I’ve finalised my flight, booked my bed in a hostel, and practiced my per favore and grazie and needless to say I am getting rather excited about this residency. With a couple of weeks left before I start my journey, it’s all about preparing to make the most of this. It’s as much about packing the right things, passport, e111, toothbrush, as it is about understanding what interests me about Tuscany.

As much as I can imagine being caught in a dizzy whirlwind of hyperkulturemia, inspiring an intense experience of prolific art making, I know it could also lead to a lot of confusion (and rapid heartbeat, panic attacks, falling to the floor, and even hallucinations according to Italian psychiatrist Magherini). While passing out of the floor of the Uffizi is not a major concern of mine, getting a bit lost and overwhelmed is. I need a guidebook, but I’m not usually one for following a Lonely Planet Guide, I want a book that’s a little more inspiring, artistically.
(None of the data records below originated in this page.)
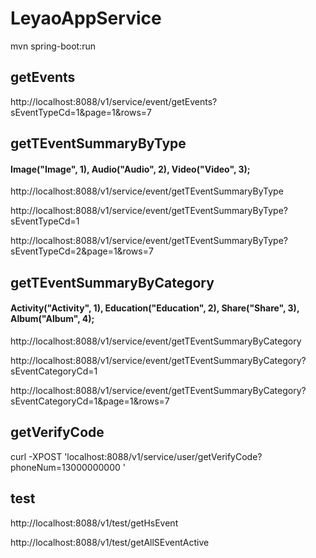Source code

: # LeyaoAppService

mvn spring-boot:run

## getEvents
http://localhost:8088/v1/service/event/getEvents?sEventTypeCd=1&page=1&rows=7

## getTEventSummaryByType
#### Image("Image", 1), Audio("Audio", 2), Video("Video", 3);
http://localhost:8088/v1/service/event/getTEventSummaryByType

http://localhost:8088/v1/service/event/getTEventSummaryByType?sEventTypeCd=1

http://localhost:8088/v1/service/event/getTEventSummaryByType?sEventTypeCd=2&page=1&rows=7

## getTEventSummaryByCategory
#### Activity("Activity", 1), Education("Education", 2), Share("Share", 3), Album("Album", 4);
http://localhost:8088/v1/service/event/getTEventSummaryByCategory

http://localhost:8088/v1/service/event/getTEventSummaryByCategory?sEventCategoryCd=1

http://localhost:8088/v1/service/event/getTEventSummaryByCategory?sEventCategoryCd=1&page=1&rows=7

## getVerifyCode
curl -XPOST 'localhost:8088/v1/service/user/getVerifyCode?phoneNum=13000000000 '


## test
http://localhost:8088/v1/test/getHsEvent

http://localhost:8088/v1/test/getAllSEventActive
In my final year at GSA I became increasingly interested in the idea of ‘witches’ as a scapegoat for fears about female sexuality. I also wanted to explore the traditional rituals that the church condemned, the heady folklore tales of sex, drugs, metamorphosis and death. However when it comes to researching witchcraft and ritual in Florence, one journalist has beaten me to it, by 100 years or so: Charles Godfrey Leland. His influential book Aradia documents Tuscan folklore, rituals and the legends of Florence that he collected from the locals during his stay in the 1890s. Leland’s writing could offer me doorway to this substratum of Tuscan life, and be my own strange little guidebook. Unfortunately my local bookshop didn’t have a copy, but thanks to Amazon one is on it’s way to me now.

Thinking about local traditions and folklore got me inspired yesterday, and I did a little ritual myself. In a performance preliminarily titled PARISH WITCH, I gathered, wore and then returned wheat, mud, bone and grasses to the earth. The piece was certainly more about the ritual of selecting and gathering the local flora to wear and the application of the natural detritus to my body- fingers as paintbrushes, thick globs of clayey mud as glue, than it was about creating any lasting image. Still this is the first time I’ve created, digitised, and published something the next day. The immediacy of the process is new to me; the idea of showing something without time to reflect is mildly unsettling. But I’ll have to put my worries about cringing over naïve work aside, because, and I hope you agree, this blog will be a lot more interesting as a raw unedited adventure in art making.

And how does my skin and hair feel after being coated with all that plants and mud? actually pretty good! I might make this ritual a regular thing…


Nesting before taking Flight

But unlike the birds, I’m taking my nest with me. And instead of the beak, I’m using a camera to pluck twigs, vines and other bits of undergrowth from my parish countryside to build up a collection of images that evoke home, a memory box of sorts to take with me when I move. I’m using an antiquated Vivitar XV-1 with a 50mm 1:2 prime lens. I found it hiding in an old biscuit box at a car boot sale last summer and satisfyingly struck a bargain at £5. Last year however, I was focused on building my own cameras, loading homemade pinholes with both 120mm and 35mm film, and the new…old Vivitar didn’t get taken out the biscuit box.

This week I have found that £5 was a little too good to be true. I’ve discovered the prime lens’s focus is unalterable, with the focal point sitting permanently about 2metres from the camera, and the body has a tendency to let in light; but in all honestly I kinda love it all the more. I love the magick that that unpredictability offers, and when I loaded the camera with some expired film, I was offered a range of colour shifts and light leaks as the image ebbed in and out of focus.

Yet despite these few quirks, this camera has offered me a more concrete way of image capture than any of my home made cameras, and without having to carry around a tripod and dark room bag, this, albeit slightly damaged, Vivitar might offer me the most practical way of creating images on film while on my residency.

But for now I will continue to fluff out my nest of photographic images, and perhaps weave in performance for good measure, pack my bags and prepare to say addio Inghilterra.